Makeup is very controversial these days! People are asking all kinds of questions such as, “Is Makeup Feminist?” and “Is Makeup False Advertising?” The one question NOT being asked is probably the most important one of all, “WHAT IS MAKEUP?!?” To understand, I’ve broken down the essential elements of makeup for you to understand:
Contouring: Contouring is like asking a face painter to paint your face with to look like…another face. Not very imaginative!! You can do better! Get Spider-Man, or a butterfly, or JESUS, at least some cat whiskers.
Pro: makes your lips a different color.
Con: gets on everything that goes near your mouth including coffee cups, handkerchiefs, goldendoodle puppies, your hair in the wind, dicks, wine glasses, and your own teeth.
Conclusion: There’s definitely a better way to make your lips a different color, such as blue lollipops, a blue popsicles, or hypothermia.
Eyeshadow: see graph:
Mascara: It’s a statistical probability that there are tiny bugs living on your eyelashes that feast on your skin cells, sebum, and also mascara.
Therefore the purpose of mascara is threefold:
1. To make your eyelashes more pronounced
2. To fatten up your eyelash-bugs
3. To betray your secret sadness when it runs down your face after a good, long ladies’ room cry.
Blush: the only reason to wear blush is to play Liesl in a community theatre production of
The Sound of Music.
Eyebrow pencil: heavy brows are all the rage these days.

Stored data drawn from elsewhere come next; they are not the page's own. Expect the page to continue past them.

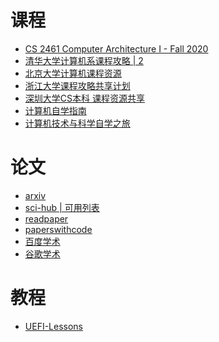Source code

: # 课程
- [CS 2461 Computer Architecture I - Fall 2020](https://cs2461-2020.github.io/)
- [清华大学计算机系课程攻略](https://github.com/Salensoft/thu-cst-cracker)[ | 2](https://github.com/PKUanonym/REKCARC-TSC-UHT)
- [北京大学计算机课程资源](https://github.com/lib-pku/libpku)
- [浙江大学课程攻略共享计划](https://github.com/QSCTech/zju-icicles)
- [深圳大学CS本科 课程资源共享](https://github.com/Alex-Shen1121/SZU_Learning_Resource)
- [计算机自学指南](https://github.com/PKUFlyingPig/cs-self-learning)
- [计算机技术与科学自学之旅](https://github.com/ossu/computer-science-cn)

# 论文
- [arxiv](https://arxiv.org/)
- [sci-hub](https://sci-hub.se/)[ | 可用列表](https://tool.yovisun.com/scihub/)
- [readpaper](https://readpaper.com/)
- [paperswithcode](https://paperswithcode.com/)
- [百度学术](https://xueshu.baidu.com/)
- [谷歌学术](https://scholar.google.com/)

# 教程
- [UEFI-Lessons](https://github.com/Kostr/UEFI-Lessons)


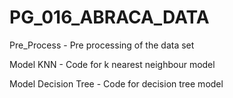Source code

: # PG_016_ABRACA_DATA

Pre_Process - Pre processing of the data set

Model KNN - Code for k nearest neighbour model

Model Decision Tree - Code for decision tree model
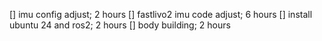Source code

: [] imu config adjust; 2 hours
[] fastlivo2 imu code adjust; 6 hours
[] install ubuntu 24 and ros2; 2 hours 
[] body building; 2 hours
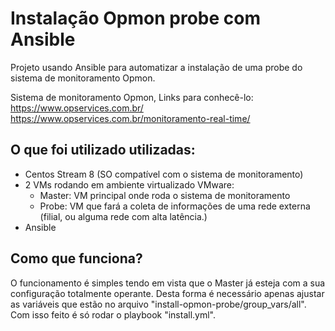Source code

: # Instalação Opmon probe com Ansible

Projeto usando Ansible para automatizar a instalação de uma probe do sistema de monitoramento Opmon. 

Sistema de monitoramento Opmon, Links para conhecê-lo:
https://www.opservices.com.br/
https://www.opservices.com.br/monitoramento-real-time/


## O que foi utilizado utilizadas:

- Centos Stream 8 (SO compatível com o sistema de monitoramento)
- 2 VMs rodando em ambiente virtualizado VMware: 
  - Master: VM principal onde roda o sistema de monitoramento
  - Probe: VM que fará a coleta de informações de uma rede externa (filial, ou alguma rede com alta latência.)
- Ansible

## Como que funciona?

O funcionamento é simples tendo em vista que o Master já esteja com a sua configuração totalmente operante. Desta forma é necessário apenas ajustar as variáveis que estão no arquivo "install-opmon-probe/group_vars/all". Com isso feito é só rodar o playbook "install.yml".

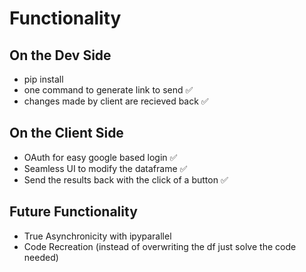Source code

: # Functionality
## On the Dev Side
- pip install
- one command to generate link to send ✅ 
- changes made by client are recieved back ✅
## On the Client Side
- OAuth for easy google based login ✅ 
- Seamless UI to modify the dataframe ✅
- Send the results back with the click of a button ✅  
## Future Functionality
- True Asynchronicity with ipyparallel
- Code Recreation (instead of overwriting the df just solve the code needed)

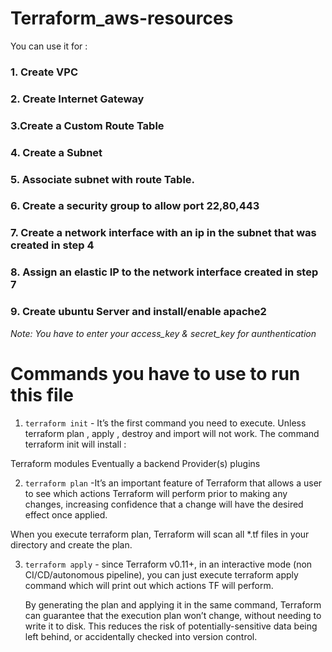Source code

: # Terraform_aws-resources

You can use it for :

 ### 1. Create VPC
 ### 2. Create Internet Gateway
 ### 3.Create a Custom Route Table
 ### 4. Create a Subnet
 ### 5. Associate subnet with route Table.
 ### 6. Create a security group to allow port 22,80,443
 ### 7. Create a network interface with an ip in the subnet that was created in step 4
 ### 8. Assign an elastic IP to the network interface created in step 7
 ### 9. Create ubuntu Server and install/enable apache2

*Note: You have to enter your access_key & secret_key for aunthentication*

# Commands you have to use to run this file

1. ``terraform init`` - It’s the first command you need to execute. Unless  terraform plan , apply  , destroy   and import  will not work. The command terraform init   will install :

Terraform modules
Eventually a backend
Provider(s) plugins

2. ``terraform plan`` -It’s an important feature of Terraform that allows a user to see which actions Terraform will perform prior to making any changes, increasing confidence that a change will have the desired effect once applied.

When you execute terraform plan, Terraform will scan all *.tf files in your directory and create the plan.

3. ``terraform apply`` - since Terraform v0.11+, in an interactive mode (non CI/CD/autonomous pipeline), you can just execute terraform apply command which will print out which actions TF will perform.

    By generating the plan and applying it in the same command, Terraform can guarantee that the execution plan won’t change, without needing to write it to disk. This       reduces the risk of potentially-sensitive data being left behind, or accidentally checked into version control.
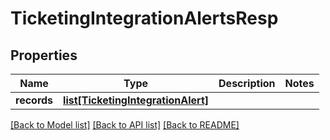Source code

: # TicketingIntegrationAlertsResp

## Properties
Name | Type | Description | Notes
------------ | ------------- | ------------- | -------------
**records** | [**list[TicketingIntegrationAlert]**](TicketingIntegrationAlert.md) |  | 

[[Back to Model list]](../README.md#documentation-for-models) [[Back to API list]](../README.md#documentation-for-api-endpoints) [[Back to README]](../README.md)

Get the “Cara Delvigne” look by lightly drawing more brow hairs into your eyebrow. However, if you have two eyebrows (as is the current fashion), making them match will mean chasing the brow dragon and filling them in more and more until you’ve gone from Frida Kahlo to Bert and Ernie.
Eyeliner: see Eyebrow Pencil, but on the scale of “Adele” to “Amy Winehouse.”
Nail Polish: Actual paint for your nails. Only an anti-feminist, self-loathing misogynist would paint over her perfectly good, natural nails with some unnatural colour. Nail polish is definitely false advertising, leading people to believe your nails are actually really blue, or purple, or red with nautical stars, or ladybugs. Tsk tsk, for shame.